> EXERCISE TASKS
[1] Answer these questions from the avocado article:
(a) What did the Wild Strawberry Cafe put on its menu in place of avocados?
(b) What share of avocados comes from Mexico?
(c) How much do officials estimate the Knights Templar earn each year from avocados?
[2] Continue the article on avocados and the Mexican cartels from the point where it stops.

— Start of ARTICLE —

But it has become a victim of its own popularity, prompting restaurants and cafes to remove it from menus over concerns about its environmental and social impact.
The Wild Strawberry Cafe in Bucks substituted avocados, its most popular item, with garlic-sauteed mushrooms on toast. Its owner cited the ‘demand on avocado farmers, pushing up prices to the point where there are even reports of Mexican drug cartels controlling lucrative exports’.
Tincan Coffee in Bristol has replaced ‘avo’ with pea guacamole after they were judged not to ‘fit’ with it’s ‘core beliefs’. The Wildflower Restaurant in South London followed suit, citing the violence in Mexico.
Its chef, Joseph Ryan, suggested the world may be entering a ‘post-avocado era’.
Haute cuisine has also jumped on board. In Ireland, the Michelin-starred chef JP McMahon has called them the ‘blood diamonds of Mexico’ and compared avocados to battery chickens. Where trendy restaurants and chefs go, the image-conscious supermarkets may not be far behind.
The problems that come from the West’s trendy fascination with avocados have a lot to do with geography. Some 40 per cent come from Mexico and almost all of that is grown in the rural western state of Michoacan.
The region’s fertile volcanic soil and temperate climate allow avocados to be harvested all year round (in other countries they can only be harvested in summer). The rich soil means the notoriously thirsty avocado trees need only a third as much water as they do elsewhere.
Mexico now makes more money exporting avocados than oil. Unfortunately, Michoacan is also home to some of Mexico’s most violent cartels. They include La Familia Michoacana, whose leaders once tossed five rivals’ heads on to the dance floor of a nightclub; their equally vicious rivals in the Knights Templar, a quasi-religious death cult; and Los Viagras, named for their leader’s heavily moussed, erect hair.
In Michoacan, the cartels now make more money from avocados than cannabis. Some drug criminals are becoming growers themselves, others simply terrorise the industry. Avocado farmers, who in Michoacan can easily earn more than £115,000 a year, a vast sum in Mexico, live in continual fear of kidnapping and extortion.
The Knights Templar started charging a fee for every box of avocados gathered by farmers. They also extorted money from the fertiliser and pesticide retailers. Many farmers have been forced to hand over the title deeds to their farms.
If they don’t pay protection money, growers and packers risk being raped or killed, their bodies tied to avocado trees with warning notices attached. Some kidnapped farmers have been killed even after their families paid their ransom.
A businessman whose family refused to pay up was chained to one of his trees and shot dead. Officials estimated the Knights Templar alone earn as much as £115 million a year from avocados.

— End of ARTICLE —
— Start of RECORD EXTRACTS —

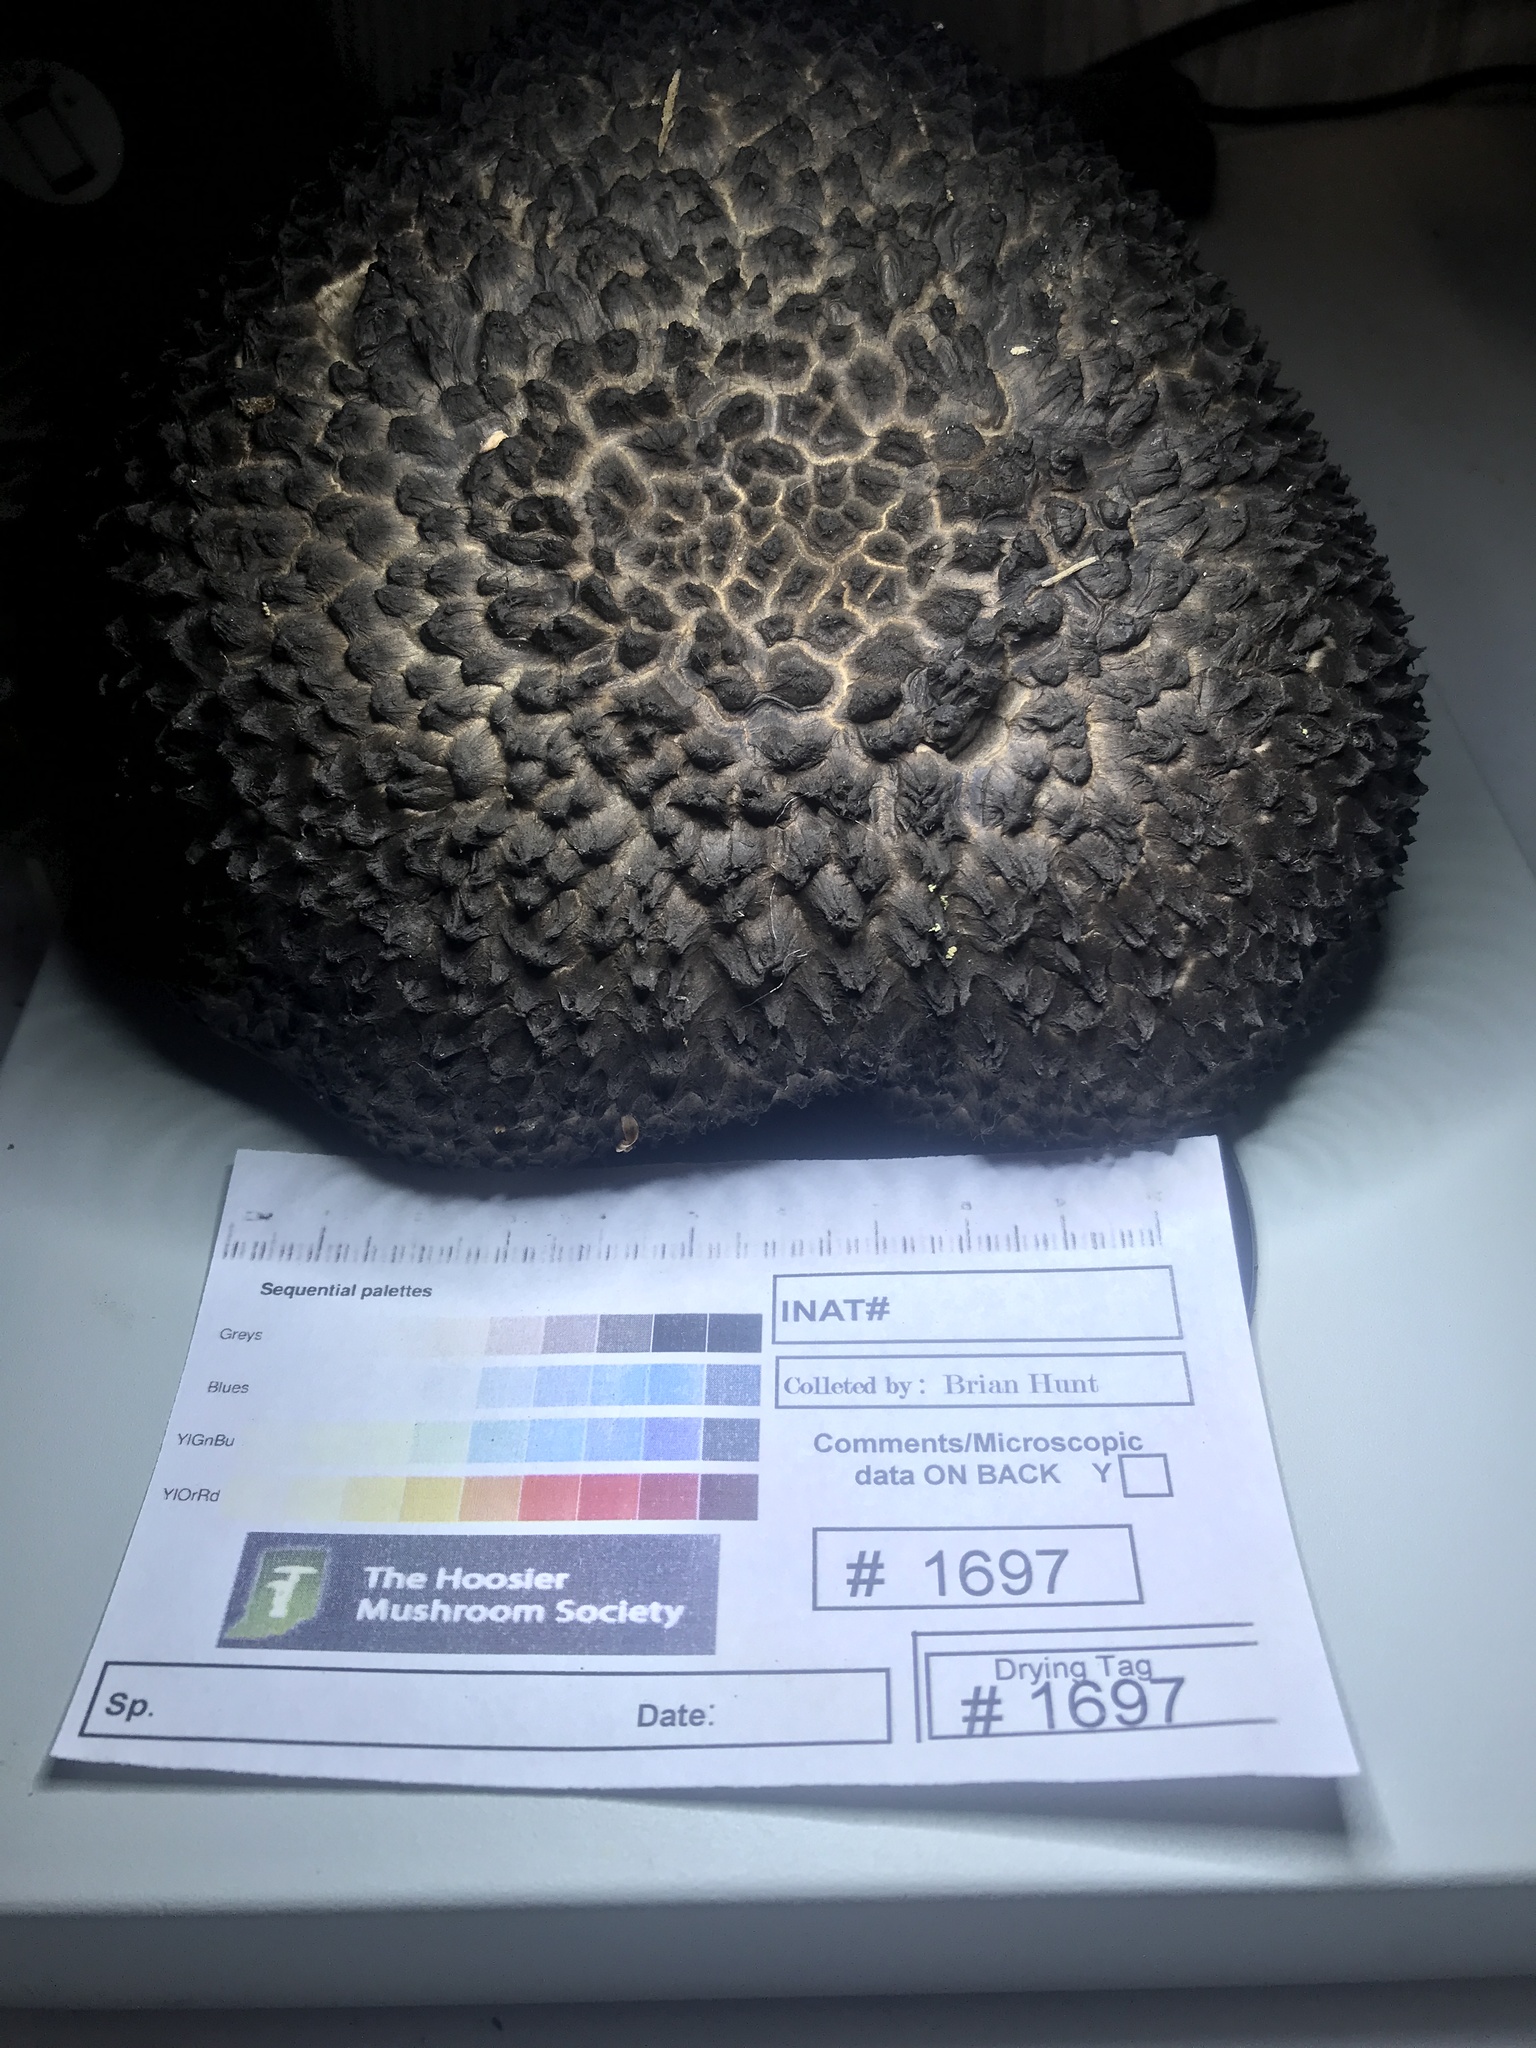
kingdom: Fungi
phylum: Basidiomycota
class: Agaricomycetes
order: Boletales
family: Boletaceae
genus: Strobilomyces
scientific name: Strobilomyces strobilaceus
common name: Old man of the woods
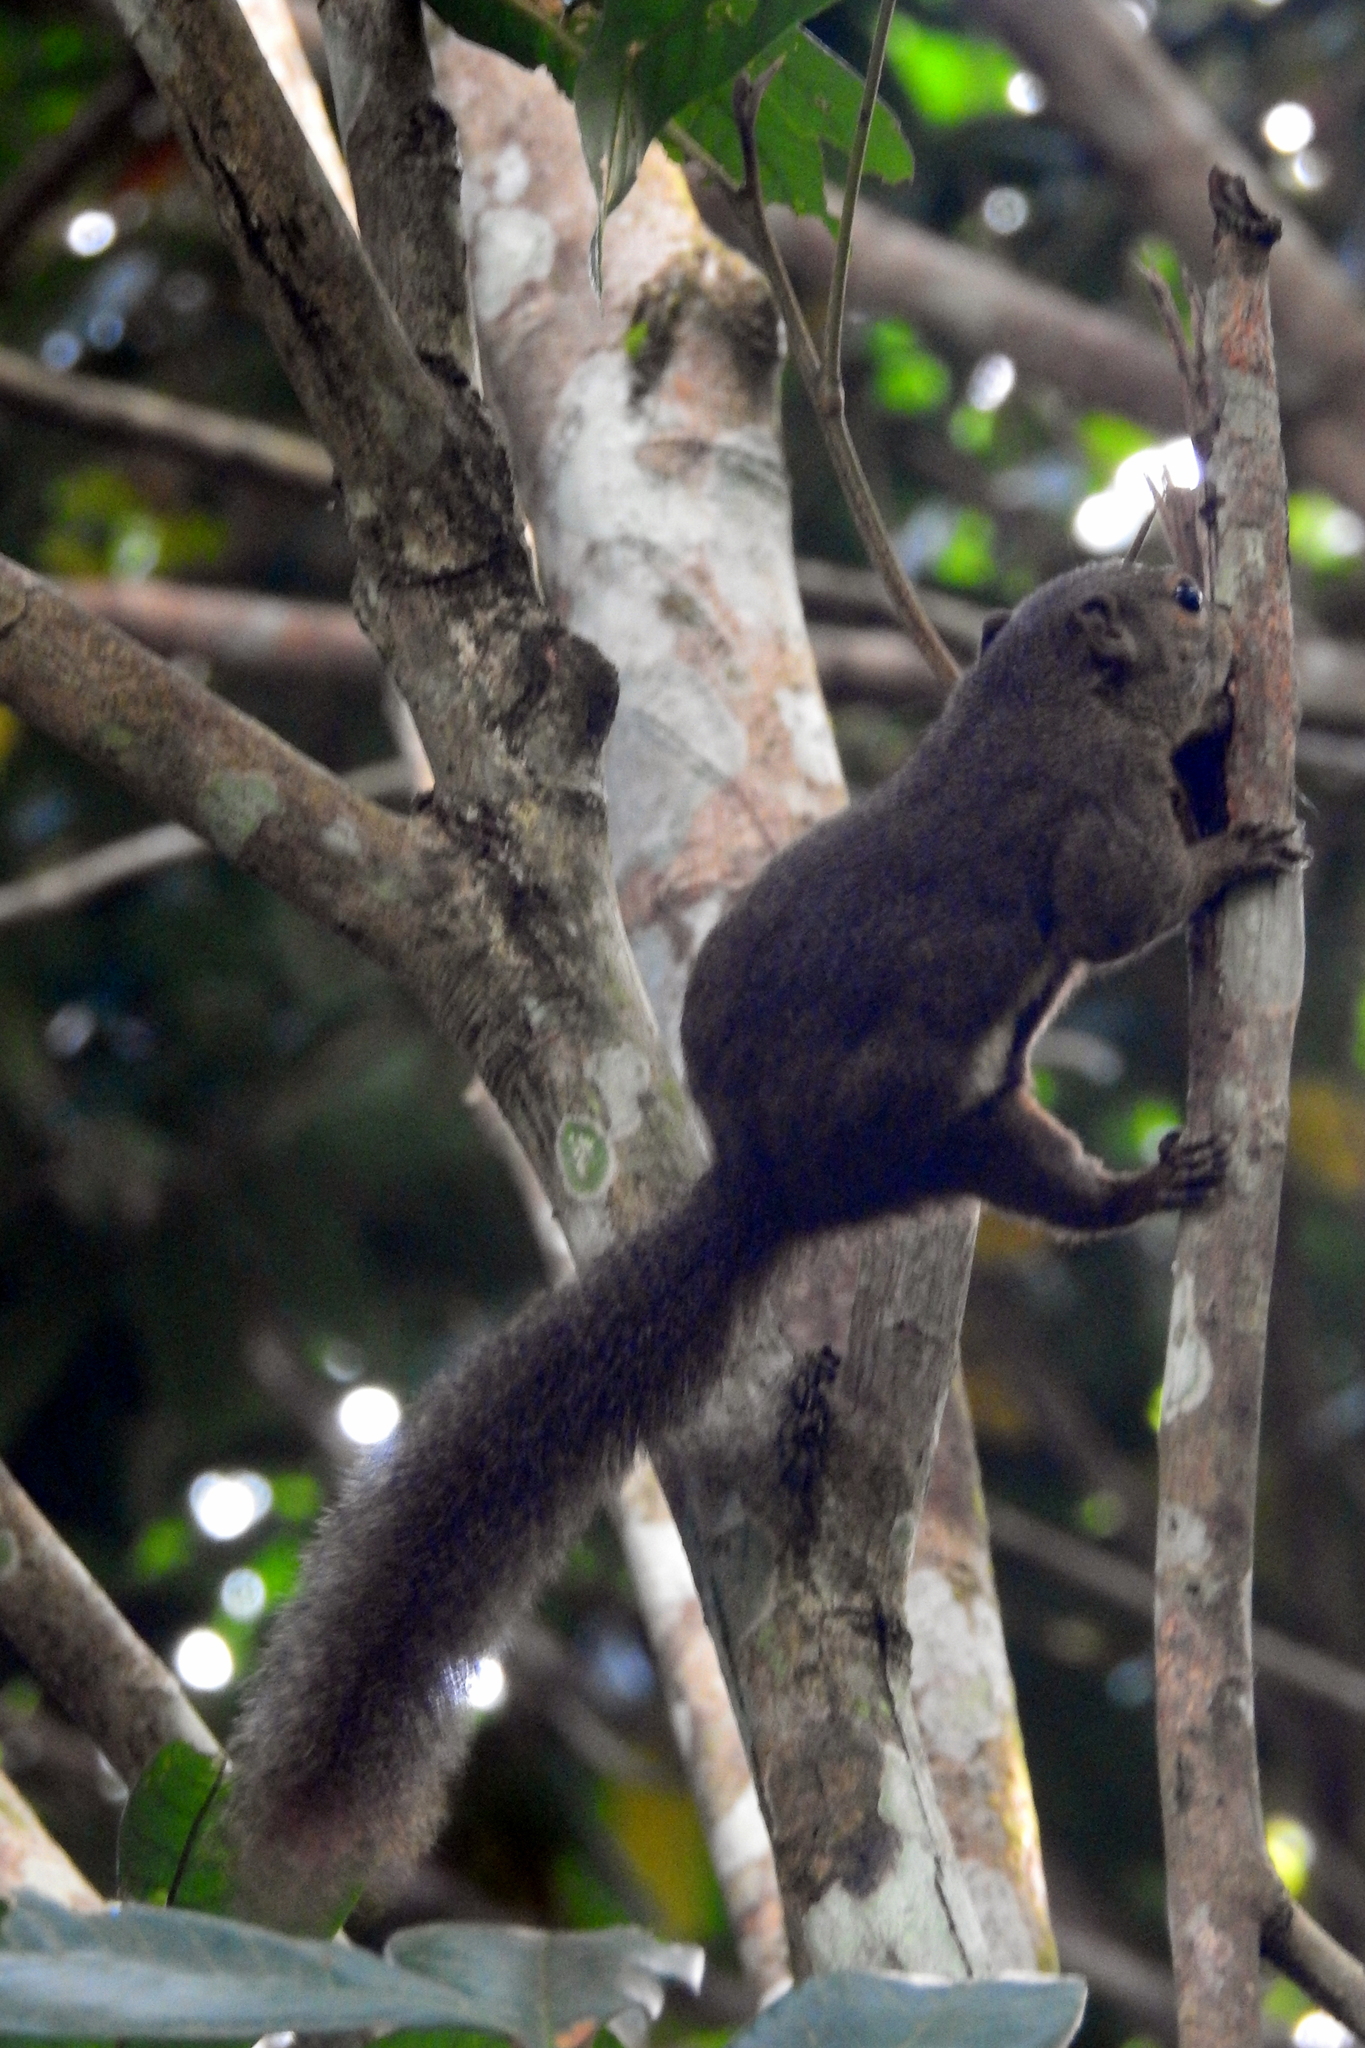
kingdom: Animalia
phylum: Chordata
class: Mammalia
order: Rodentia
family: Sciuridae
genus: Callosciurus
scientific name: Callosciurus notatus
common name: Plantain squirrel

— End of RECORD EXTRACTS —

> ANSWERS BELOW
[1]
(a) Garlic-sauteed mushrooms on toast.
(b) Some 40 per cent.
(c) As much as £115 million.

[2]
The cartel’s 2014 kidnap, rape and murder of an avocado farmer’s young daughter prompted the town of Tancitaro to drive out the Knights after a bloody battle. However, the cartels remain a menacing presence.
Mexico’s avocado industry is also accused of damaging the health of locals with the chemicals sprayed on the orchards. Experts are concerned that the fumigation of the trees is behind growing breathing and stomach problems, and may be polluting water supplies.
Unscrupulous farmers are clearing land for avocado orchards, often illegally by cutting down oak and pine forests. The latter provide a crucial winter nesting ground for the imperilled Monarch butterfly.
Indeed, a Mexican government study concluded that soaring avocado production has caused a loss of biodiversity, environmental pollution and soil erosion. It has also damaged the natural water cycle and threatened the survival of animal species only found in the area. Farmers exacerbate deforestation by using trees for avocado crates.
We can’t be certain where Meghan’s avocados came from, but fashionable eaters who think they can safely switch to sourcing them from the Dominican Republic, Chile or Peru should think again.
Wherever they come from, the thousands of miles any avocado has to travel to get to Britain means they leave a heavy carbon footprint.
This is because they are perishable but cannot be frozen because it alters their texture.
They must therefore be transported either by air or in air-conditioned container ships so they ripen at just the right moment.
Their relatively heavy weight and bulky packaging to prevent bruising further ratchets up their carbon footprint. Two avocados have a footprint of 846g of CO2, compared to 160g for two bananas.
The enormous amounts of water required to grow avocados is even more of an eco-issue in countries without Mexico’s volcanic soil. It can take as much as 1,000 litres (220 gallons) to grow a single kilo (about three avocados).
The Chilean province of Petorca is suffering an acute water shortage thanks to ‘green gold’. Water has been privatised in Chile (which specialises in the Hass variety so popular in the UK), meaning that those who pay — such as deep-pocketed big avocado growers — can use as much as they want.
When activists complained after a 2012 aerial survey revealed 64 pipelines were diverting river water underground to irrigate the orchards, they received death threats. Local rivers have now dried up and supplies have to be trucked in for local people while the avocado farms rely on artificial reservoirs.
Although the avocado is essentially a jungle plant, greedy growers are determined to cultivate it in dry, perennially sunny areas such as California, where orchards sap water from a state already prone to wildfires and drought.
In Israel, avocado trees are irrigated with treated waste-water, prompting fears that harmful nano-particles are not only permanently damaging the soil but penetrating the fruit.
The Chinese are being gripped by avocado mania, too, so demand is expected to keep soaring.
But given the damaging cost of ‘avocado fever’, might it not be better to eat them more sparingly — and not, for example, serve them up on silver platters?
Since Meghan’s guest was invited to high tea, surely it should have been a case of let him eat cake.